Culturecom Holdings Limited (00343) reported its unaudited interim results for the six months ended 30 September 2025. The company recorded an increase in consolidated revenue to approximately HK$8.95 million, compared with HK$7.79 million in the same period last year. Despite higher revenue, the unaudited net loss attributable to owners widened to approximately HK$30.70 million, up from a loss of HK$11.38 million in the previous interim period.
Publishing and intellectual property (IPs) licensing remained the main revenue driver at about HK$7.78 million, reflecting steady demand for comic publications and licensing income. The retailing and wholesales segment contributed revenue of HK$1.17 million, attributed to sales of premium wine. Meanwhile, digital marketing revenue receded to zero in this interim period due to reduced operations. The natural language processing segment incurred higher expenses and impairment losses on intangible assets, reflecting challenging market conditions for new AI-related products.
Gross profit was HK$3.69 million with a margin of about 41.3%. Administrative expenses remained broadly stable at around HK$11.87 million. The company recognized other impairment losses totaling HK$21.17 million, mainly concerning intangible assets and deposits paid for intangible assets linked to AI proprietary technology.

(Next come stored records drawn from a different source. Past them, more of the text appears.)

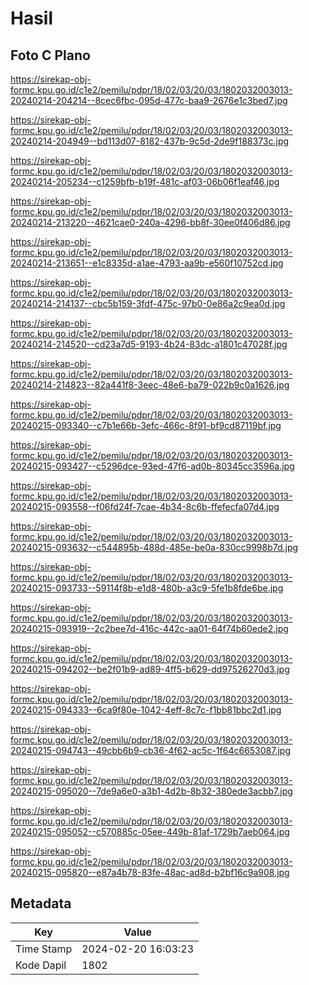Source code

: # Hasil

## Foto C Plano

https://sirekap-obj-formc.kpu.go.id/c1e2/pemilu/pdpr/18/02/03/20/03/1802032003013-20240214-204214--8cec6fbc-095d-477c-baa9-2676e1c3bed7.jpg

https://sirekap-obj-formc.kpu.go.id/c1e2/pemilu/pdpr/18/02/03/20/03/1802032003013-20240214-204949--bd113d07-8182-437b-9c5d-2de9f188373c.jpg

https://sirekap-obj-formc.kpu.go.id/c1e2/pemilu/pdpr/18/02/03/20/03/1802032003013-20240214-205234--c1259bfb-b19f-481c-af03-06b06f1eaf46.jpg

https://sirekap-obj-formc.kpu.go.id/c1e2/pemilu/pdpr/18/02/03/20/03/1802032003013-20240214-213220--4621cae0-240a-4296-bb8f-30ee0f406d86.jpg

https://sirekap-obj-formc.kpu.go.id/c1e2/pemilu/pdpr/18/02/03/20/03/1802032003013-20240214-213651--e1c8335d-a1ae-4793-aa9b-e560f10752cd.jpg

https://sirekap-obj-formc.kpu.go.id/c1e2/pemilu/pdpr/18/02/03/20/03/1802032003013-20240214-214137--cbc5b159-3fdf-475c-97b0-0e86a2c9ea0d.jpg

https://sirekap-obj-formc.kpu.go.id/c1e2/pemilu/pdpr/18/02/03/20/03/1802032003013-20240214-214520--cd23a7d5-9193-4b24-83dc-a1801c47028f.jpg

https://sirekap-obj-formc.kpu.go.id/c1e2/pemilu/pdpr/18/02/03/20/03/1802032003013-20240214-214823--82a441f8-3eec-48e6-ba79-022b9c0a1626.jpg

https://sirekap-obj-formc.kpu.go.id/c1e2/pemilu/pdpr/18/02/03/20/03/1802032003013-20240215-093340--c7b1e66b-3efc-466c-8f91-bf9cd87119bf.jpg

https://sirekap-obj-formc.kpu.go.id/c1e2/pemilu/pdpr/18/02/03/20/03/1802032003013-20240215-093427--c5296dce-93ed-47f6-ad0b-80345cc3596a.jpg

https://sirekap-obj-formc.kpu.go.id/c1e2/pemilu/pdpr/18/02/03/20/03/1802032003013-20240215-093558--f06fd24f-7cae-4b34-8c6b-ffefecfa07d4.jpg

https://sirekap-obj-formc.kpu.go.id/c1e2/pemilu/pdpr/18/02/03/20/03/1802032003013-20240215-093632--c544895b-488d-485e-be0a-830cc9998b7d.jpg

https://sirekap-obj-formc.kpu.go.id/c1e2/pemilu/pdpr/18/02/03/20/03/1802032003013-20240215-093733--59114f8b-e1d8-480b-a3c9-5fe1b8fde6be.jpg

https://sirekap-obj-formc.kpu.go.id/c1e2/pemilu/pdpr/18/02/03/20/03/1802032003013-20240215-093919--2c2bee7d-416c-442c-aa01-64f74b60ede2.jpg

https://sirekap-obj-formc.kpu.go.id/c1e2/pemilu/pdpr/18/02/03/20/03/1802032003013-20240215-094202--be2f01b9-ad89-4ff5-b629-dd97526270d3.jpg

https://sirekap-obj-formc.kpu.go.id/c1e2/pemilu/pdpr/18/02/03/20/03/1802032003013-20240215-094333--6ca9f80e-1042-4eff-8c7c-f1bb81bbc2d1.jpg

https://sirekap-obj-formc.kpu.go.id/c1e2/pemilu/pdpr/18/02/03/20/03/1802032003013-20240215-094743--49cbb6b9-cb36-4f62-ac5c-1f64c6653087.jpg

https://sirekap-obj-formc.kpu.go.id/c1e2/pemilu/pdpr/18/02/03/20/03/1802032003013-20240215-095020--7de9a6e0-a3b1-4d2b-8b32-380ede3acbb7.jpg

https://sirekap-obj-formc.kpu.go.id/c1e2/pemilu/pdpr/18/02/03/20/03/1802032003013-20240215-095052--c570885c-05ee-449b-81af-1729b7aeb064.jpg

https://sirekap-obj-formc.kpu.go.id/c1e2/pemilu/pdpr/18/02/03/20/03/1802032003013-20240215-095820--e87a4b78-83fe-48ac-ad8d-b2bf16c9a908.jpg


## Metadata

| Key        | Value               |
| ---------- | ------------------- |
| Time Stamp | 2024-02-20 16:03:23 |
| Kode Dapil | 1802                |



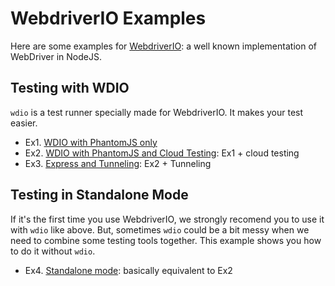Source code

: # WebdriverIO Examples

Here are some examples for [WebdriverIO](http://webdriver.io/): a well known implementation of WebDriver in NodeJS.

## Testing with WDIO

`wdio` is a test runner specially made for WebdriverIO. It makes your test easier.

- Ex1. [WDIO with PhantomJS only](wdio-phantomjs-only)
- Ex2. [WDIO with PhantomJS and Cloud Testing](wdio-wo-local-selenium): Ex1 + cloud testing
- Ex3. [Express and Tunneling](express-and-tunneling): Ex2 + Tunneling

## Testing in Standalone Mode

If it's the first time you use WebdriverIO, we strongly recomend you to use it with `wdio` like above. But, sometimes `wdio` could be a bit messy when we need to combine some testing tools together. This example shows you how to do it without `wdio`.

- Ex4. [Standalone mode](standalone-mode): basically equivalent to Ex2
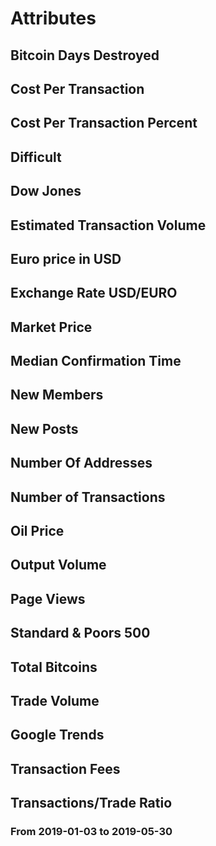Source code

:# Attributes

## Bitcoin Days Destroyed
## Cost Per Transaction
## Cost Per Transaction Percent
## Difficult
## Dow Jones
## Estimated Transaction Volume
## Euro price in USD
## Exchange Rate USD/EURO
## Market Price
## Median Confirmation Time
## New Members
## New Posts
## Number Of Addresses
## Number of Transactions
## Oil Price
## Output Volume
## Page Views
## Standard & Poors 500
## Total Bitcoins
## Trade Volume
## Google Trends
## Transaction Fees
## Transactions/Trade Ratio

### From 2019-01-03 to 2019-05-30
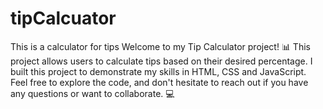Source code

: # tipCalcuator
This is a calculator for tips
Welcome to my Tip Calculator project! 📊 This project allows users to calculate tips based on their desired percentage.
I built this project to demonstrate my skills in HTML, CSS and JavaScript.
Feel free to explore the code, and don't hesitate to reach out if you have any questions or want to collaborate. 💻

As of 30 September 2025, Culturecom Holdings maintained cash and cash equivalents of approximately HK$18.67 million, with net current assets of about HK$40.59 million. Net assets stood at HK$54.79 million. Basic and diluted loss per share were HK1.8 cents, and no dividend was declared.
Management noted that publishing and IPs licensing continued to be stable and that the company remains attentive to potential market opportunities, especially in AI-driven applications of its intellectual property portfolio.